Le 19 juin 2025, le Niger a franchi une étape décisive. Le Conseil des ministres a annoncé la nationalisation de la Société des Mines de l’Aïr (SOMAÏR), acteur clé de l’industrie uranifère du pays. Relayée par la télévision nationale (RTN), cette décision marque la fin de la coopération avec le groupe français Orano. Pourquoi ce choix ? Quelles sont les implications ? Analyse d’un virage historique.
Une mine cruciale pour l’uranium
Créée en 1971, SOMAÏR exploite les gisements d’uranium d’Arlit, dans le nord du Niger. Jusqu’à la nationalisation, elle était détenue à 63,4% par Orano et à 36,6% par l’État nigérien via la SOPAMIN (Société du Patrimoine des Mines du Niger). La mine produit du « yellowcake », un concentré d’uranium destiné aux centrales nucléaires, principalement en France. En 2023, SOMAÏR a produit environ 1 500 tonnes d’uranium, soit une part significative des exportations nigériennes.
La nationalisation transfère l’ensemble des actions et du patrimoine de SOMAÏR à l’État. « Cette nationalisation va permettre une gestion plus saine et plus durable de la société et, par conséquent, la jouissance optimale des richesses issues de leurs ressources minières, par les Nigériens », a déclaré le gouvernement dans un communiqué du 19 juin 2025, relayé par Actu Niger.
Une rupture avec Orano
Cette décision s’inscrit dans un contexte de tensions avec la France. Depuis le coup d’État de juillet 2023, qui a renversé le président Mohamed Bazoum, le Niger, dirigé par le général Abdourahamane Tiani, accuse Orano de pratiques déloyales.

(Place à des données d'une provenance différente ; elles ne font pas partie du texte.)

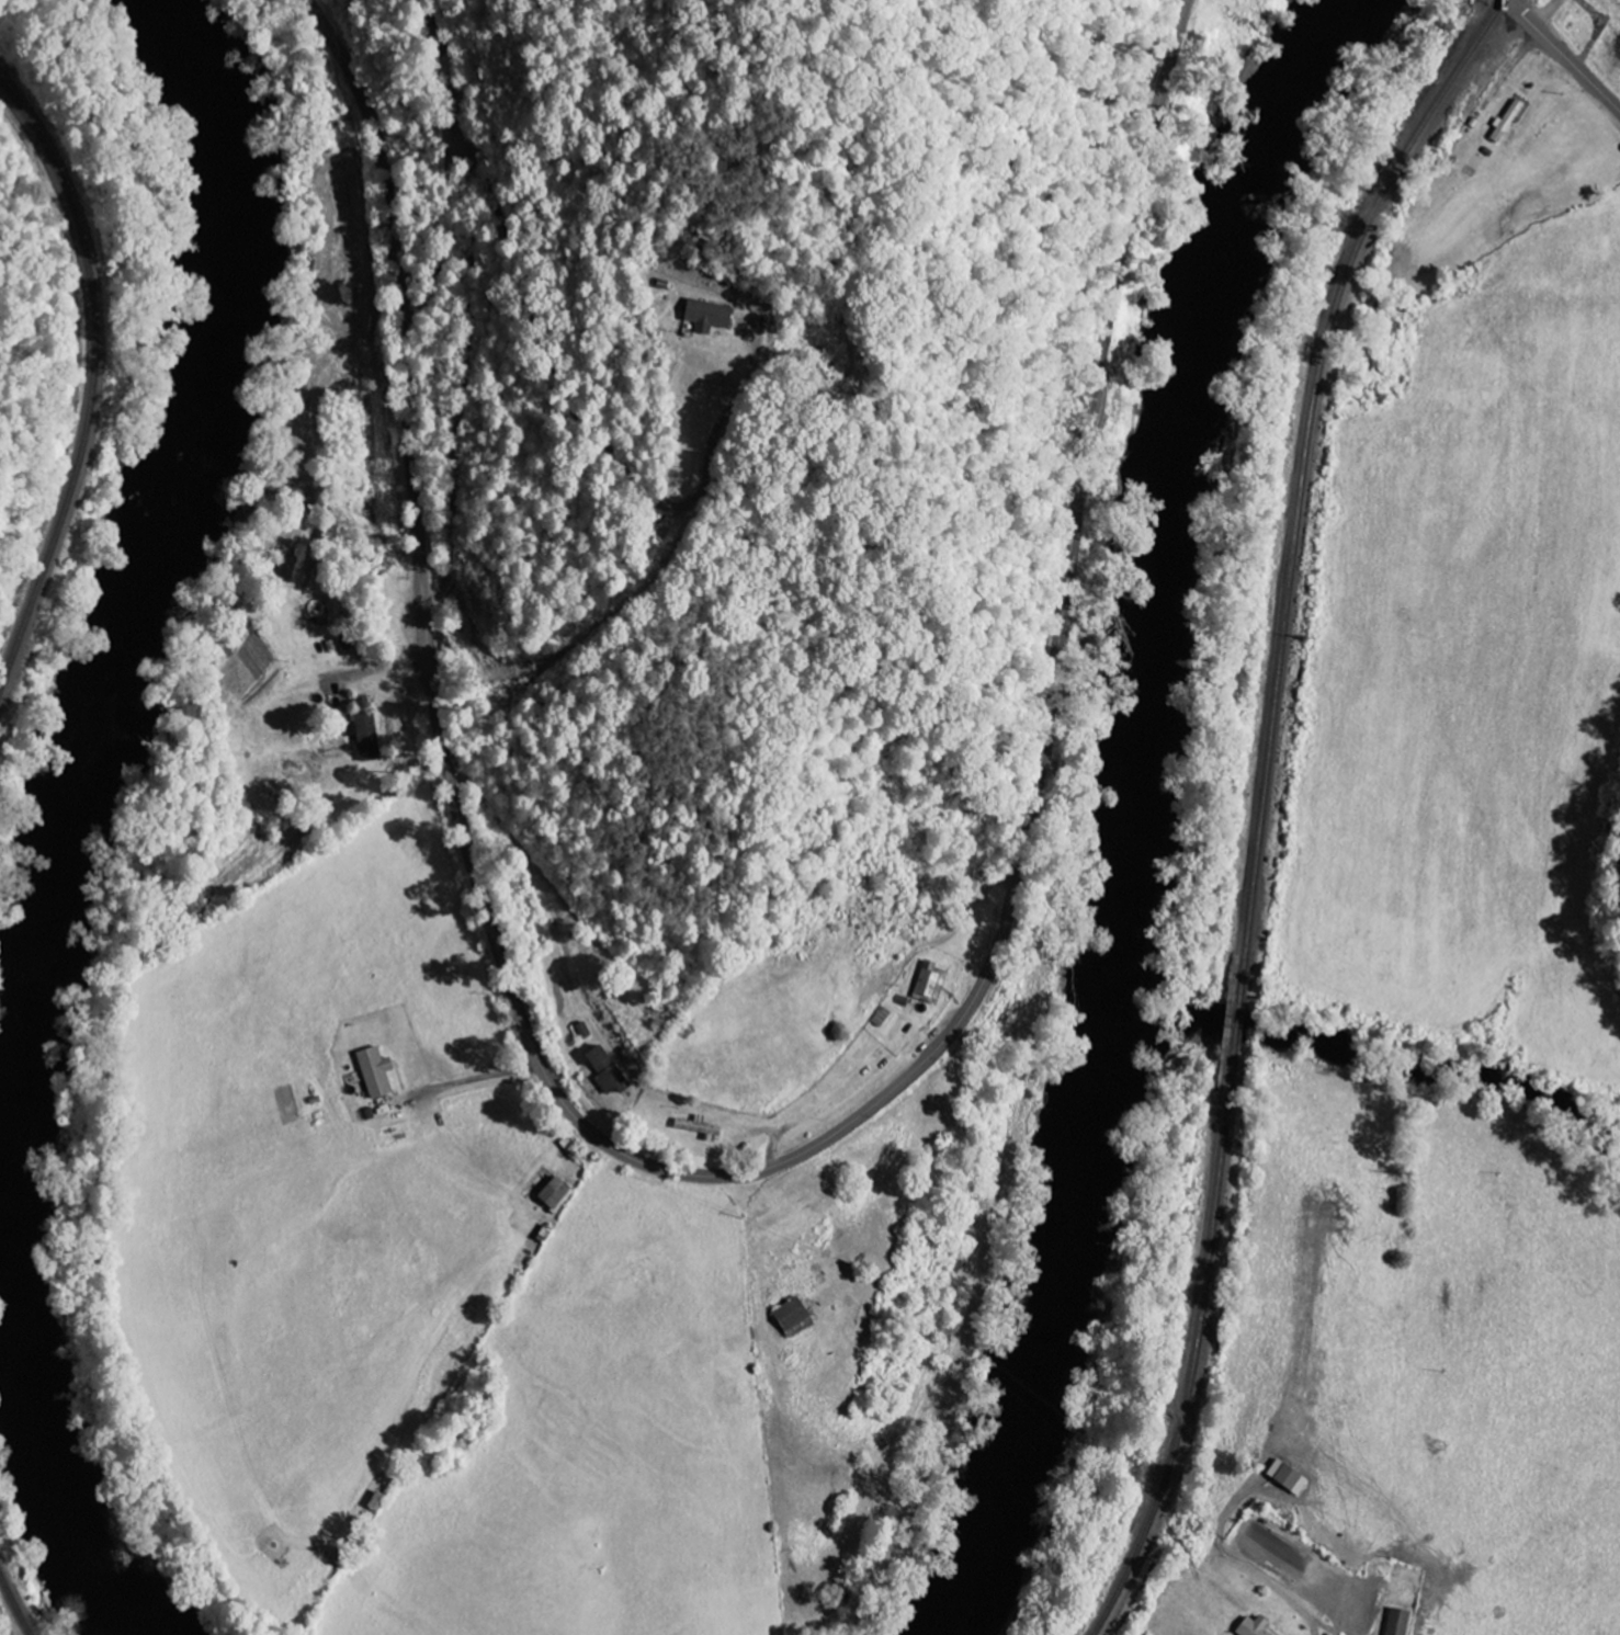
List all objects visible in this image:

Le gouvernement a dénoncé le « comportement irresponsable, illégal et déloyal d’Orano, société détenue par l’État français », selon le communiqué du 19 juin 2025. Il reproche à l’entreprise d’avoir bloqué les activités minières après l’expiration de l’accord d’exploitation en décembre 2023.
En mai 2025, des perquisitions dans les bureaux d’Orano à Niamey ont accentué la crise, avec la saisie d’équipements. La nationalisation officialise l’exclusion d’Orano, mettant fin à plus de 50 ans de partenariat franco-nigérien dans l’uranium.
Enjeux économiques et défis
Le Niger est le septième producteur mondial d’uranium, représentant environ 4% de l’offre globale. Avec une hausse des prix de 40% depuis 2020, l’uranium est une ressource stratégique. La nationalisation vise à maximiser les revenus pour l’État, mais elle soulève des défis. L’exploitation d’une mine d’uranium exige une expertise technique et des financements que le Niger pourrait peiner à mobiliser seul. La SOPAMIN, désormais en charge, devra assurer la continuité de la production.
En 2024, environ 1 300 tonnes de concentré d’uranium, d’une valeur de 250 millions d’euros, étaient bloquées à Arlit en raison de tensions avec le Bénin, selon Le Monde. Cette situation illustre les difficultés logistiques auxquelles le Niger pourrait faire face.
Réactions internationales
Orano conteste vivement la nationalisation. « Nous avons saisi les juridictions internationales compétentes pour protéger nos intérêts », a déclaré le groupe dans un communiqué du 19 juin 2025, cité par enderi.fr. L’entreprise, qui fournissait 20% de l’uranium consommé en France via SOMAÏR, doit désormais réorganiser ses approvisionnements. Le Monde rapporte qu’Orano a engagé des procédures d’arbitrage auprès du CIRDI dès janvier 2025, signe d’un conflit juridique prolongé.
La nationalisation pourrait affecter le marché mondial de l’uranium. Une perturbation de la production à Arlit risquerait d’accentuer la volatilité des prix, selon lenergeek.com, dans un contexte où la demande pour l’énergie nucléaire croît.
Un symbole de souveraineté
La nationalisation de SOMAÏR reflète la volonté du Niger de contrôler ses ressources. Elle s’inscrit dans une dynamique régionale, où des pays comme le Mali et le Burkina Faso cherchent à réduire l’influence occidentale. Cependant, la région d’Arlit reste instable, marquée par des menaces djihadistes, ce qui complique la gestion des opérations minières.
Le succès de cette nationalisation dépendra de la capacité du Niger à maintenir la production et à trouver des partenaires fiables. Pour l’heure, aucun accord avec d’autres pays n’a été officiellement confirmé. À Arlit, l’avenir de l’uranium nigérien repose désormais sur les épaules de l’État.